TASK GOAL
Can you rewrite the stretch from the start of the rows through the line containing "right shoulder: (147, 566, -5)" with "pixel coordinates" changed to "image coordinates" and everything else left as it is? Leave the pictures out of your answer.

☆ ☆ ☆ ☆ ☆

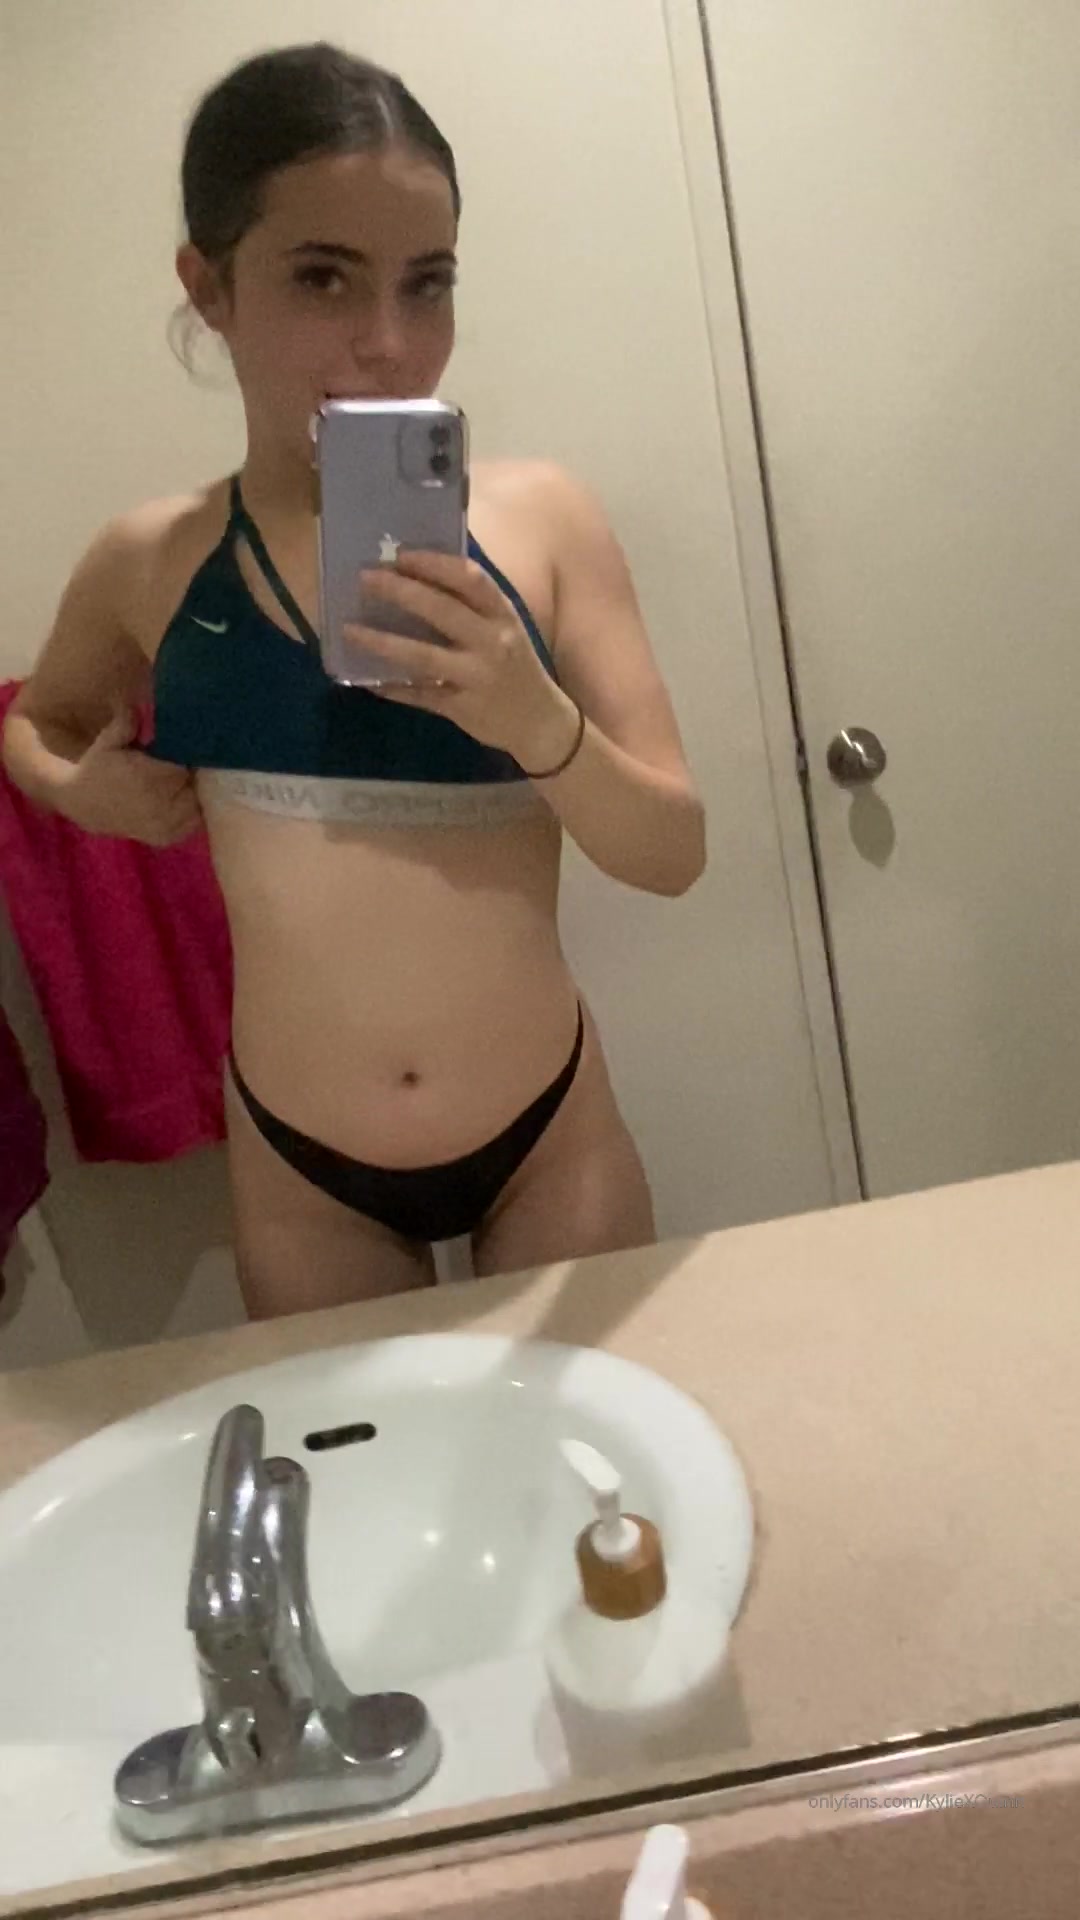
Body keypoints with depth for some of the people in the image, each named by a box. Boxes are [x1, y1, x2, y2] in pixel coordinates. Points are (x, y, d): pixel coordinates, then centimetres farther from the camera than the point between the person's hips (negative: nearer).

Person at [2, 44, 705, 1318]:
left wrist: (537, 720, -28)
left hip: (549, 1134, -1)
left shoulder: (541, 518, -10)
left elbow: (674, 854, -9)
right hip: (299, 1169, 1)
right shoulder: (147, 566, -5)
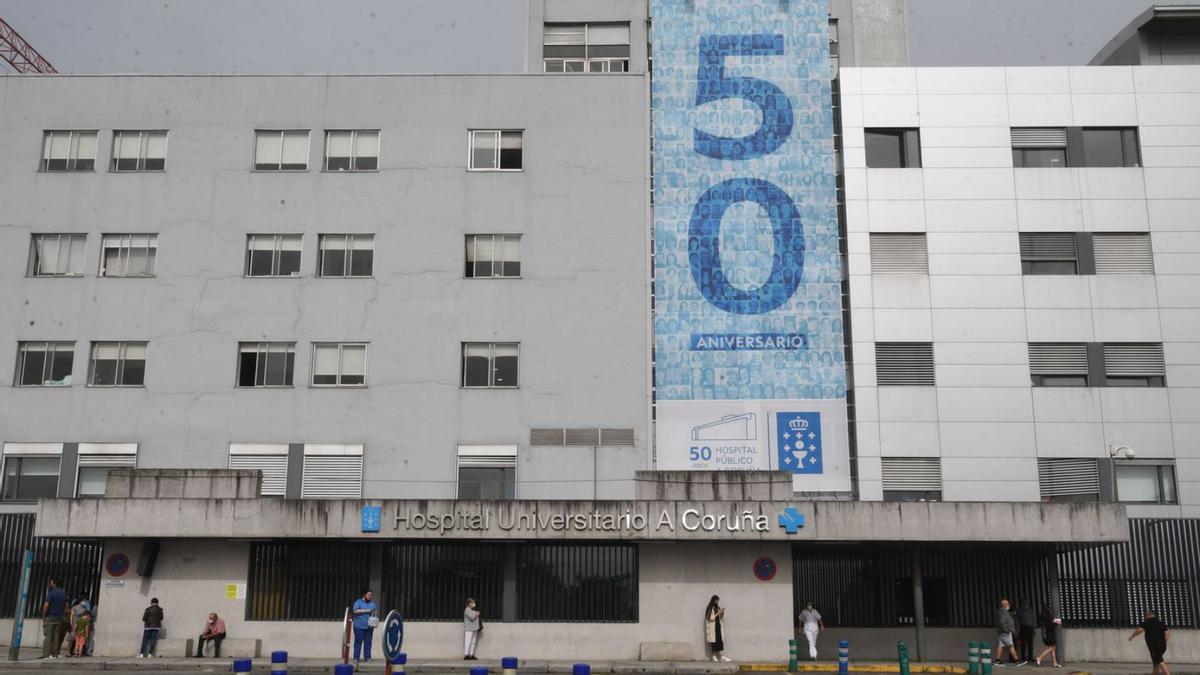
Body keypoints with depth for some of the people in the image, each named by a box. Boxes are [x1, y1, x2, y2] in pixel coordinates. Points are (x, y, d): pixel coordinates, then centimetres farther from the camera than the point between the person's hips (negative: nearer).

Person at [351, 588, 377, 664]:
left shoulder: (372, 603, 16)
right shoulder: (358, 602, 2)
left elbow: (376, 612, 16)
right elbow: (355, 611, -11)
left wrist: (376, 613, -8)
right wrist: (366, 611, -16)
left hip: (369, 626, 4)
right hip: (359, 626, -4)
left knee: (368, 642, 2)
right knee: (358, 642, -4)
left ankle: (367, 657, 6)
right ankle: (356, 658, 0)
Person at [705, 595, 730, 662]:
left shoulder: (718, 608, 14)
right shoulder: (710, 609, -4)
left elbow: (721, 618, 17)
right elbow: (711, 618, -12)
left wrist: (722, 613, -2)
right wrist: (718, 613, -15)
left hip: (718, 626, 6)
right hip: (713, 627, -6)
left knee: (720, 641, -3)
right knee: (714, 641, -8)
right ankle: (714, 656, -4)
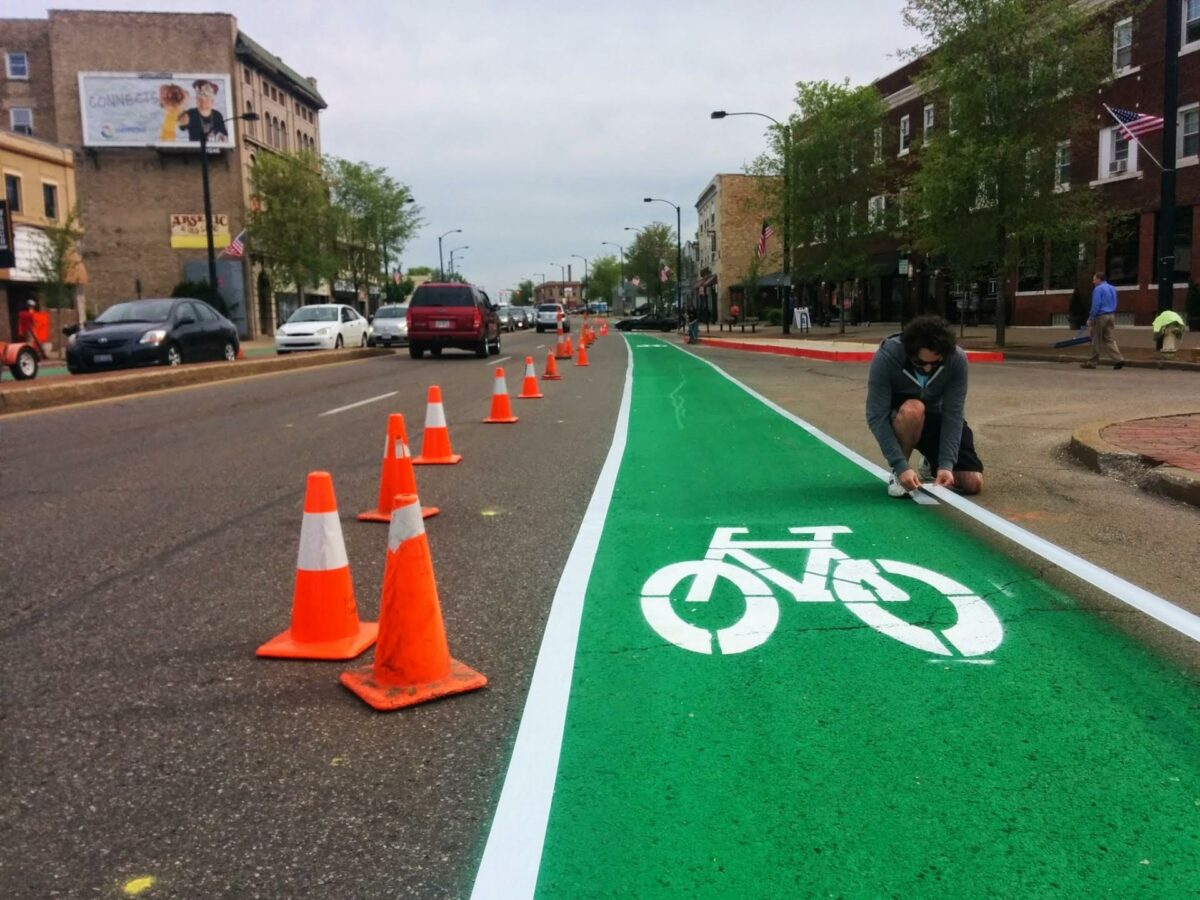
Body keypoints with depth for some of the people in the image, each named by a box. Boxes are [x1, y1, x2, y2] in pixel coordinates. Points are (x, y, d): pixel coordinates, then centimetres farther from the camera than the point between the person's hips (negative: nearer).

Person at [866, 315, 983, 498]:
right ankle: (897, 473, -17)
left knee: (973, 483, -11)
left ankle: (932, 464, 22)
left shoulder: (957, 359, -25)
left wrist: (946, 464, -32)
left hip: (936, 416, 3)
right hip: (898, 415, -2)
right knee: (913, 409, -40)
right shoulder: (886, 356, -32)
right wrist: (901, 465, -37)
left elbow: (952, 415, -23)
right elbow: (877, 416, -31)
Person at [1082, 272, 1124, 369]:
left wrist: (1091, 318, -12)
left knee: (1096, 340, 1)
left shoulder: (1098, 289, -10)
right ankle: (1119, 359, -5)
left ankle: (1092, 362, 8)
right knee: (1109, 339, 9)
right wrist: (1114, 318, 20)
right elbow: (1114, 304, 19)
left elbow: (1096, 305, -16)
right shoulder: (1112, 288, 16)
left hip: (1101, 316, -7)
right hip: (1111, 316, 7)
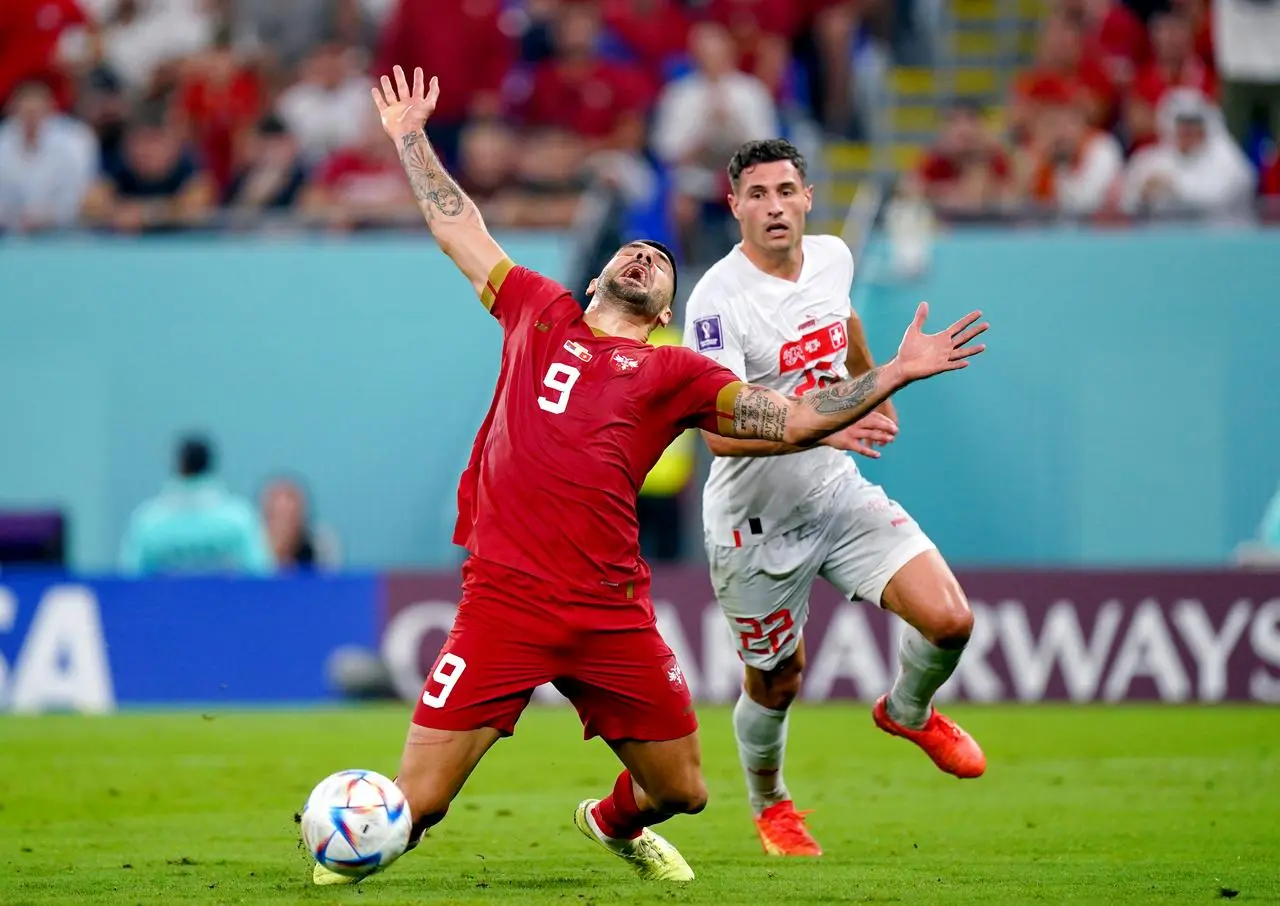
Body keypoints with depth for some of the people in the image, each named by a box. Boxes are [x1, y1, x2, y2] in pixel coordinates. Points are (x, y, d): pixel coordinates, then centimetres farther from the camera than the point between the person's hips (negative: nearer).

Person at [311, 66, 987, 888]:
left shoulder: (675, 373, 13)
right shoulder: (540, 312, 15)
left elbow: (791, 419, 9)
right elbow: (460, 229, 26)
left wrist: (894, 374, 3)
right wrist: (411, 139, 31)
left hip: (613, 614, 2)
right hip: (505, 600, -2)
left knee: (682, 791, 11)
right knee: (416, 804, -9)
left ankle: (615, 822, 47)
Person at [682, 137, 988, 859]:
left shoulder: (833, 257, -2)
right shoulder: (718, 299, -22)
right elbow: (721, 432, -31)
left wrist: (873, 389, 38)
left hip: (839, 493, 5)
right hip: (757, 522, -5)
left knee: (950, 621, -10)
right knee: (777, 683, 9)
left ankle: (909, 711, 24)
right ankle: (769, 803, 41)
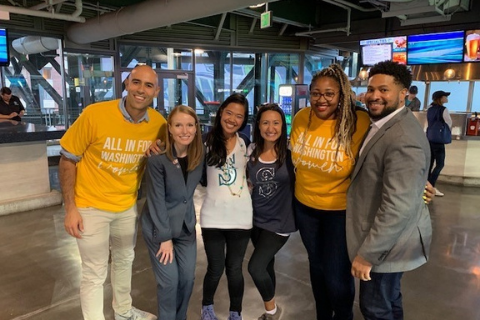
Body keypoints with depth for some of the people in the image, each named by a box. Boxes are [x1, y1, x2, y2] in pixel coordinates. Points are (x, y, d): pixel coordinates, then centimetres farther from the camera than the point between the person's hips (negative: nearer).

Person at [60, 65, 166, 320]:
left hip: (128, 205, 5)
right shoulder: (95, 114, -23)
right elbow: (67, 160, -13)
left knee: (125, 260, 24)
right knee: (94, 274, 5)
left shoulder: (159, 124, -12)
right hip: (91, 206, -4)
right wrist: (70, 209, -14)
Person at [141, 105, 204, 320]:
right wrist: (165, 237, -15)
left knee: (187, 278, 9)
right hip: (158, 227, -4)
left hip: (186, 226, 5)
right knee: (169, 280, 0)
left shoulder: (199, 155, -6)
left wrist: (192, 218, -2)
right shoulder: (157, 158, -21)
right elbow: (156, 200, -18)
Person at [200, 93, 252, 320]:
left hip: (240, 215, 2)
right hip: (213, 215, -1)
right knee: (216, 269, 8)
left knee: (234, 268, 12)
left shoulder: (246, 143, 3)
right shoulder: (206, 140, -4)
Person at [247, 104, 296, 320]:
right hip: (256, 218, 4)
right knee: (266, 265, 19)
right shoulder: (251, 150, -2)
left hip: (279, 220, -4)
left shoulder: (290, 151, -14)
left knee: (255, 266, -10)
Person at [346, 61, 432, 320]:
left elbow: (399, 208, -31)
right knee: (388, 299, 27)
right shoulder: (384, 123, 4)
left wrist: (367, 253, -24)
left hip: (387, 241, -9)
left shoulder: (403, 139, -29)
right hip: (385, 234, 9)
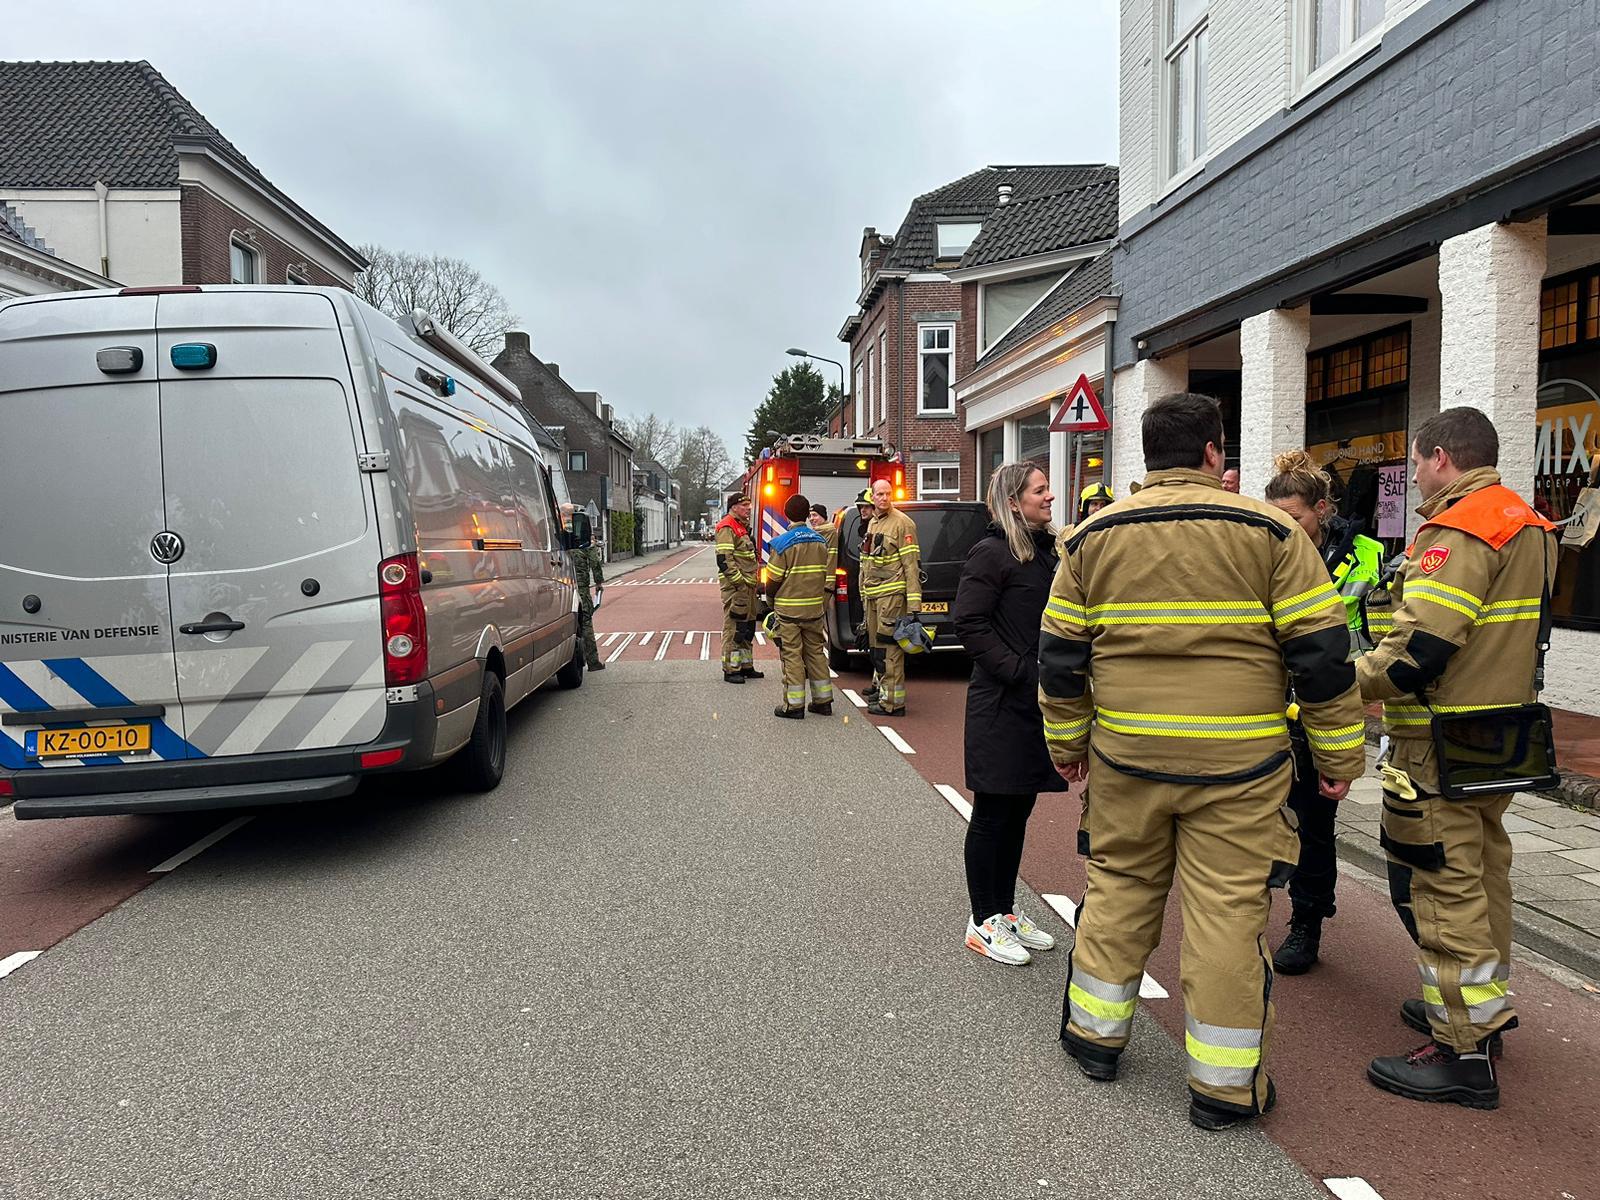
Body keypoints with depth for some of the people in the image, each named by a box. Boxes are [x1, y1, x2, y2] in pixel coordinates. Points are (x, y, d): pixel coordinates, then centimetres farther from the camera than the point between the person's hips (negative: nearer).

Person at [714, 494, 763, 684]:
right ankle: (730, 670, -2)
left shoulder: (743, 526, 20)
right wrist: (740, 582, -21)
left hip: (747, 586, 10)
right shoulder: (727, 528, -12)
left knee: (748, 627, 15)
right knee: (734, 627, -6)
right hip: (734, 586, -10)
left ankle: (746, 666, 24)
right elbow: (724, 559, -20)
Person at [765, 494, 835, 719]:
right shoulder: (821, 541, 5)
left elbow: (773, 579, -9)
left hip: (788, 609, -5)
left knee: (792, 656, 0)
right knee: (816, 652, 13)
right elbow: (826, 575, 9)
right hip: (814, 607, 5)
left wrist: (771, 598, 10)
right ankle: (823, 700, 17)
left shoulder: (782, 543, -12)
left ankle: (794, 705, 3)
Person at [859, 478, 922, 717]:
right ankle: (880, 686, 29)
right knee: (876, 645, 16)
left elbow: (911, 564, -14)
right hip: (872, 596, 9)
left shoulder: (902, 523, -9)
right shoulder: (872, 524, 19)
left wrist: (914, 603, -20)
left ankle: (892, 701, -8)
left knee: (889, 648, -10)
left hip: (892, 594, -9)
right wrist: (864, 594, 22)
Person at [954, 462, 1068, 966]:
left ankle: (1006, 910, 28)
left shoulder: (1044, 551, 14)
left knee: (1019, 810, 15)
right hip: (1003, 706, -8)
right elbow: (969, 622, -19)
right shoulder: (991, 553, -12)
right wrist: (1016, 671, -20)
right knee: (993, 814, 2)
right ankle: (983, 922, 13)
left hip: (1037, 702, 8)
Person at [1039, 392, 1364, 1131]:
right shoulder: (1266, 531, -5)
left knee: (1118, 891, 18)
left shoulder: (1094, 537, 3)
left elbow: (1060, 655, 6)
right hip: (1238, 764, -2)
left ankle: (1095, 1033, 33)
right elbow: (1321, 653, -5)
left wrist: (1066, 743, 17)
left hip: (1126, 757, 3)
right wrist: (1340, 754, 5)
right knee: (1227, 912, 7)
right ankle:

☆ ☆ ☆ ☆ ☆

RESPONSE TO THIS EXERCISE
Body keypoints with depth for some of the people in the image, each named by a box. Boxes are [x1, y1, x2, y2] in image coordinates. Points are (x, y, d): image coordinates, then centimetres farther from the camera than the point between the person's hips (negative: nearer).

Person at [2, 44, 705, 1318]:
left wrist: (537, 720, -28)
left hip: (549, 1134, -1)
left shoulder: (541, 518, -10)
left elbow: (674, 854, -9)
right hip: (299, 1169, 1)
right shoulder: (147, 566, -5)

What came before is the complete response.